A market opportunity
Funding for more affordable units is becoming available, as Mayor Keisha Lance-Bottoms recently announced a $1 billion-dollar affordable housing project to build thousands of new affordable housing units throughout the city.
These new units may be built using an existing “Low Income Housing Tax Credit,” or LIHTC program, designed to keep housing costs affordable. The program was established through the Tax Reform Act of 1986 and gives state and local agencies nearly $8 billion a year to distribute tax credits for buying, rehabilitating or building rental housing for low-income households. The federal Department of Housing and Urban Development calls the credit the country’s “most important resource” for creating affordable housing.
Georgia’s 2019 Qualified Allocation Plan (QAP) requirements are even more heartening for the future of affordable, high-performance housing. Under these newly approved guidelines, the Georgia Department of Community Affairs (DCA) now requires all projects looking to qualify for certain housing tax credits to earn a third-party sustainable building certification, such as EarthCraft.
Atlanta is already a leader in green-certified and high-performance office buildings, 10 opening the door for more education to builders and developers about the interest in and rewards for investing in this type of housing, a conversation that should include accessibility of housing to MARTA and bike paths.
Collective effort is needed
To create consensus around “green” affordable housing in Atlanta, proponents can engage leaders both online and in-person: attending neighborhood planning unit meetings and festivals, as well as hosting events to better educate the marketplace about why high-performance developments will help rather than hurt affordability.

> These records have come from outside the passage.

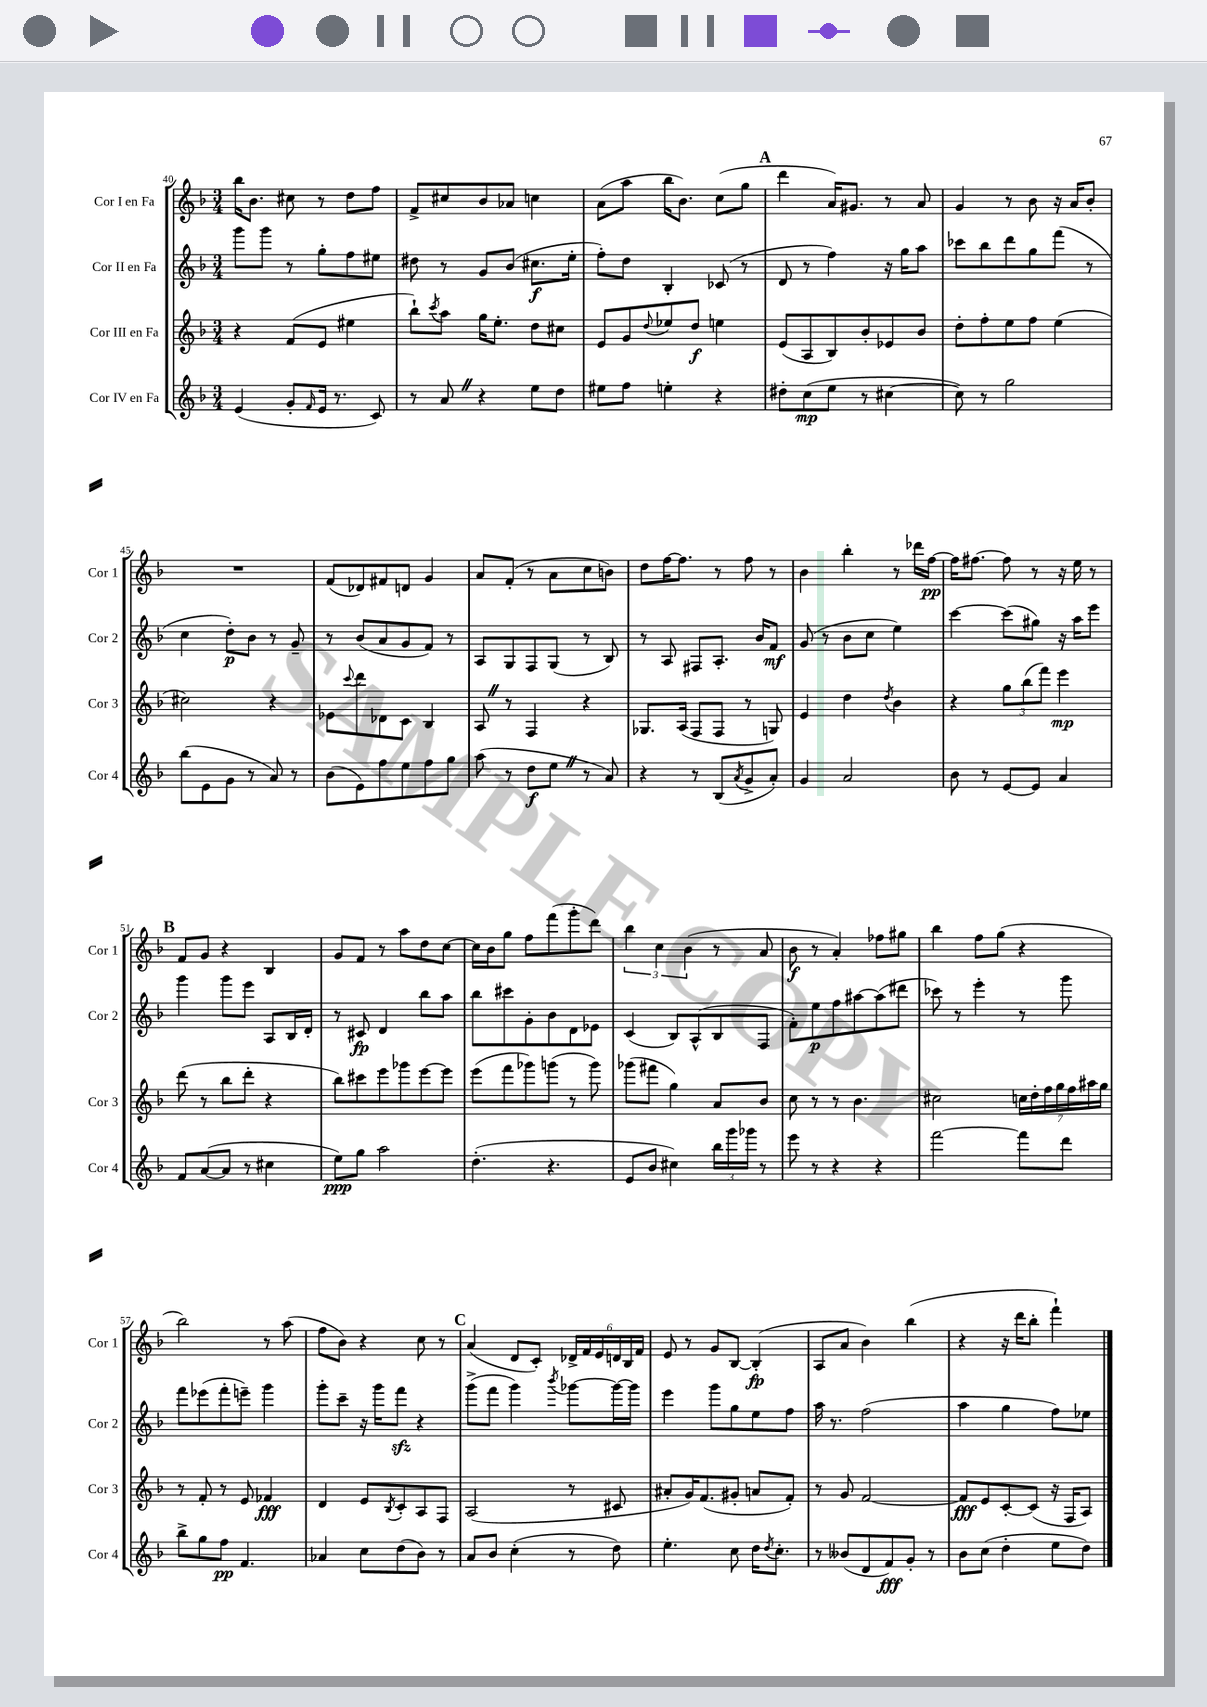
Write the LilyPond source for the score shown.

<<
\new StaffGroup <<
\new Staff = "s0" \with { instrumentName = "Cor I en Fa" shortInstrumentName = "Cor 1" } {
    \clef treble \key f \major \numericTimeSignature \time 3/4
    bes''16 bes'8. cis''8 r8 d''8 f''8 |
    f'8-> cis''8 bes'8 aes'8 c''4 |
    a'8( a''8 bes''16 bes'8.) c''8( g''8 |
    \mark \markup { \bold "A" } d'''4 a'16) gis'8. r8 a'8 |
    g'4 r8 bes'8 r16 a'16 bes'8-. |
    R2. |
    f'8( des'8) fis'8 d'8 g'4 |
    a'8 f'8-.( r8 a'8 c''8 b'8) |
    d''8 f''16~ f''8. r8 f''8 r8 |
    bes'4 bes''4-. r8 des'''16 f''16~\pp |
    f''16 fis''8.~ fis''8 r8 r16 e''16 r8 |
    \mark \markup { \bold "B" } f'8 g'8 r4 bes4 |
    g'8 f'8 r8 a''8 d''8 c''8~ |
    c''16 bes'16 g''8 f''8 f'''8( g'''8-. d'''8) |
    \tuplet 3/2 { bes''4 c''4 bes'4( } r8 a'8 |
    bes'8\f r8 a'4-.) fes''8 gis''8 |
    bes''4 f''8 g''8( r4 |
    bes''2) r8 a''8( |
    f''8 bes'8) r4 c''8 r8 |
    \mark \markup { \bold "C" } a'4( d'8 c'8-.) \tuplet 6/4 { des'16-> f'16 e'16 d'16 bes16 f'16 } |
    e'8 r8 g'8 bes8~ bes4-.\fp( |
    a8 a'8 bes'4) bes''4( |
    r4 r16 d'''16 bes''8-. f'''4-!) \bar "|." |
}
\new Staff = "s1" \with { instrumentName = "Cor II en Fa" shortInstrumentName = "Cor 2" } {
    \clef treble \key f \major \numericTimeSignature \time 3/4
    g'''8 g'''8 r8 g''8-. f''8 eis''8 |
    dis''8 r8 g'8 bes'8( cis''8.\f e''16-. |
    f''8-.) d''8 bes4-. ces'8( r8 |
    \mark \markup { \bold "A" } d'8 r8 f''4) r16 g''16 a''8 |
    ces'''8 bes''8 d'''8 g''8 f'''8( r8 |
    c''4 d''8-.\p) bes'8 r8 g'8-- |
    r8 bes'8( a'8 g'8 f'8) r8 |
    a8 g8 f8 g8( r8 bes8) |
    r8 a8 fis8 a8.-. bes'16 f'8\mf |
    g'8( r8 bes'8 c''8 e''4) |
    c'''4~ c'''8( gis''8) r16 a''16 e'''8 |
    \mark \markup { \bold "B" } g'''4 g'''8 e'''8 a8 bes16 d'16-. |
    r8 cis'8\fp d'4 bes''8 a''8 |
    bes''8 cis'''8 g'8-. bes'8 d'8 ees'8 |
    c'4( bes8) a8-^( bes8 f8 |
    f'8-.) e''8\p f''8 ais''8~ ais''8( dis'''8 |
    ces'''8) r8 e'''4-. r8 g'''8 |
    f'''8 ees'''8( f'''8-. e'''8--) g'''4 |
    g'''8-. c'''8-- r16 g'''16 f'''8\sfz r4 |
    \mark \markup { \bold "C" } g'''8->( f'''8 g'''4) \acciaccatura { bes'''8 } ges'''8~ ges'''16~ ges'''16 |
    e'''4 g'''8 g''8 e''8 f''8 |
    a''16 r8. f''2( |
    a''4 g''4 f''8) ees''8 \bar "|." |
}
\new Staff = "s2" \with { instrumentName = "Cor III en Fa" shortInstrumentName = "Cor 3" } {
    \clef treble \key f \major \numericTimeSignature \time 3/4
    r4 f'8( e'8 eis''4 |
    bes''8-!) \acciaccatura { c'''8 } a''8 g''16 e''8.-. d''8 cis''8 |
    e'8 g'8 \appoggiatura { d''8 } ees''8 d''8\f e''4 |
    \mark \markup { \bold "A" } e'8( a8 bes8) bes'8-. ees'8 bes'8 |
    d''8-. f''8-. e''8 f''8 e''4( |
    cis''2) r4 |
    ees'8 \appoggiatura { c'''8 } d'''8 des'8 c'8 bes4 |
    a8 \once \override BreathingSign.text = \markup { \musicglyph "scripts.caesura.straight" } \breathe r8 f4 r4 |
    ges8. a16( f8 f8 r8 g8) |
    e'4 d''4 \acciaccatura { d''8 } bes'4 |
    r4 \tuplet 3/2 { g''8 bes''8( f'''8) } e'''4\mp |
    \mark \markup { \bold "B" } d'''8( r8 bes''8 d'''8-. r4 |
    bes''8) cis'''8 e'''8 ges'''8 e'''8~ e'''8 |
    e'''8( f'''8 ges'''8) g'''8( r8 g'''8) |
    ges'''8( fis'''8 g''4) a'8 bes'8 |
    c''8 r8 r8 bes'4. |
    cis''2 \tuplet 7/4 { c''16 d''16-. f''16 g''16 f''16 ais''16 g''16 } |
    r8 f'8-. r8 e'8 fes'4\fff |
    d'4 e'8 \acciaccatura { bes8 } c'8-. a8 f8 |
    \mark \markup { \bold "C" } a2( r8 cis'8 |
    ais'8-. g'16) f'8.( gis'8-. a'8 f'8-.) |
    r8 g'8 f'2~ |
    f'8\fff e'8 c'8~-. c'8( r16 f16 a8) \bar "|." |
}
\new Staff = "s3" \with { instrumentName = "Cor IV en Fa" shortInstrumentName = "Cor 4" } {
    \clef treble \key f \major \numericTimeSignature \time 3/4
    e'4( g'8-. \grace { f'16 } e'16 r8. c'8) |
    r8 a'8 \once \override BreathingSign.text = \markup { \musicglyph "scripts.caesura.straight" } \breathe r4 e''8 d''8 |
    eis''8 f''8 e''4-. r4 |
    \mark \markup { \bold "A" } dis''8-. c''8\mp( e''8 r8 cis''4~ |
    cis''8) r8 g''2 |
    bes''8( e'8 g'8 r8 a'8) r8 |
    bes'8( e'8) f''8 e''8 f''8 g''8 |
    a''8( r8 d''8\f e''8 \once \override BreathingSign.text = \markup { \musicglyph "scripts.caesura.straight" } \breathe r8 a'8) |
    r4 r8 bes8( \acciaccatura { a'8 } g'8-> a'8-.) |
    g'4 a'2 |
    bes'8 r8 e'8~ e'8 a'4 |
    \mark \markup { \bold "B" } f'8 a'8~( a'8 r8 cis''4 |
    e''8\ppp) g''8 a''2 |
    d''4.-.( r4. |
    e'8 bes'8 cis''4) \tuplet 3/2 { bes''16 g'''16 ges'''16 } r8 |
    e'''8 r8 r4 r4 |
    f'''2~ f'''8 d'''8 |
    bes''8-> g''8 f''8\pp f'4. |
    aes'4 c''8 d''8( bes'8) r8 |
    \mark \markup { \bold "C" } a'8 bes'8 c''4-.( r8 d''8) |
    e''4.-. c''8 d''16 \acciaccatura { d''8 } c''8.-. |
    r8 beses'8( d'8 f'8\fff) g'8-. r8 |
    bes'8 c''8( d''4-. e''8 d''8) \bar "|." |
}
>>
>>
\layout { \context { \Score currentBarNumber = #40 } }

“It will take a collective effort, including engaging Atlanta’s residents, if we are to improve the housing affordability challenges facing our rapidly growing city,” says Tim Block of Enterprise Community Partners. “Residents not only need to be better informed about what’s at stake but need a platform to share ideas and a way for their elected officials to hear them.”
With access to shared ideas in mind, as part of Fair Housing Month, Enterprise sponsored a 100 Great Ideas Atlanta campaign that offered a digital forum on Facebook, where residents and other city actors talked about housing affordability with experts and peers and contributed ideas for solutions.
“We will synthesize all the ideas into a report, share it with elected officials and discuss opportunities to implement the most promising ones,” says Block.
The future of affordability in Atlanta is in sustainable, high-performance housing. With more education to city planners and developers, these cost- and resource-saving housing units can bring not just increased prosperity but better health and environmental outcomes to Atlanta residents.